Former symphony director dies

Jackson Wiley also a founder of Springfield Arts Festival.

Jackson Wiley, who brought modern American composers to life as musical director of the Springfield Symphony Orchestra and brought the Springfield community together to create the Summer Arts Festival, died Tuesday in St. Vincent’s Hospital, Indianapolis.

His posted obituary said Wiley, who was 92, passed peacefully while surrounded by his family, with whom he’d spent the Labor Day weekend.

A New Jersey native whose contacts with the New York music scene included Charles Mingus and members of The Modern Jazz Quartet, Wiley arrived in Springfield in 1957 speaking fluent Japanese, and with degrees from Yale and Julliard in his pocket.

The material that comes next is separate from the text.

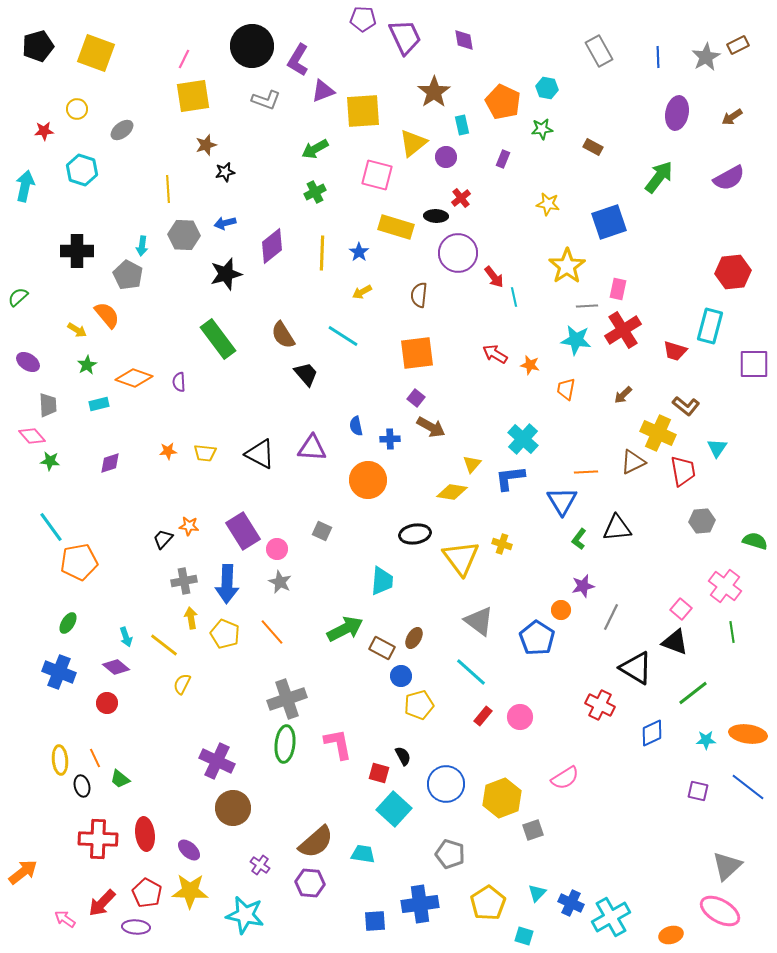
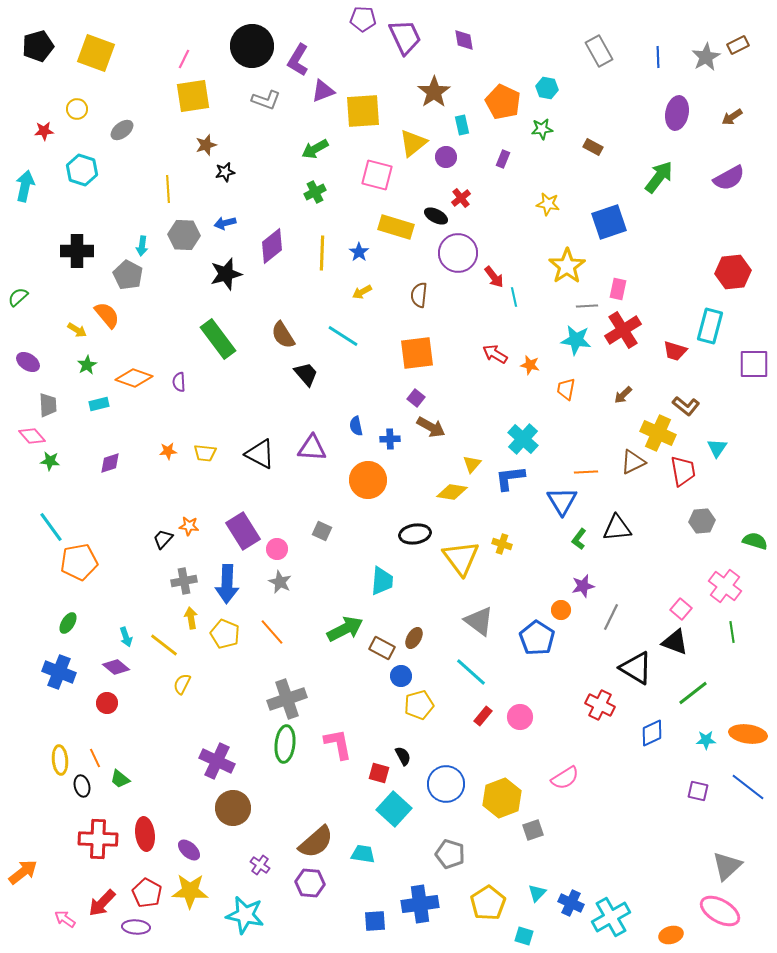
black ellipse at (436, 216): rotated 25 degrees clockwise
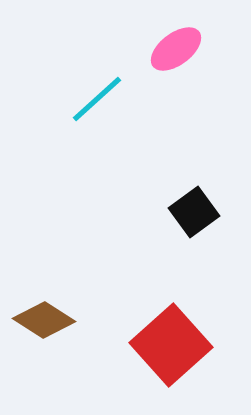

Ian Polster, whose 50-year stint as an orchestra trombonist began in 1962, called his friend “a real champion of American music” who leveraged his love of that music to raise the orchestra’s level of performance.

“He said if you can do the 20th century stuff” with its challenging rhythms and pitch and unusual technique, Polster recalled, ” the other stuff becomes easier.”

Polster added that Wiley’s New York connections didn’t stop him from being down-to-earth.

“It wasn’t unusual for him to have a hammer in his hands” when it came time to build sets for musicals, and “he was really attached to the community.”

To Wiley, “it didn’t matter who people were, he just became involved and involved them,” he said.

That kind of involvement helped Wiley to create not only the symphony’s Youth Orchestra but perhaps his greatest local legacy: the Springfield Arts Council and its Summer Arts Festival.

Another of Polster’s memories of Wiley is getting a phone call from him after the assassination of Martin Luther King, Jr., a request that Polster write a special tribute for that weekend’s symphony performance, and being part of the performance of “Fragment from Memory: April 4, 1968.”

Wiley, who returned to the Summer Arts Festival five years ago to lead the symphony’s performance of Sibelius’ “Finlandia,” left Springfield for a teaching position at Butler University.

He went on to conduct the Philharmonic Orchestra of Indianapolis from 1993-2010. After surrendering his baton, he moved into the orchestra’s cello section.

A memorial service will begin at 5 p.m. Sunday in the Howard L. Schrott Center for the Arts at Butler. An open house will be held from 2 to 4 p.m., and a musical performance that invites audience participation will begin at 4 p.m.

Survived by wife, Jane, sons Scott, Hunt and Bradford, daughter, Candida, and six grandchildren, Wiley will be honored by the Springfield Symphony at its Oct. 12 concert.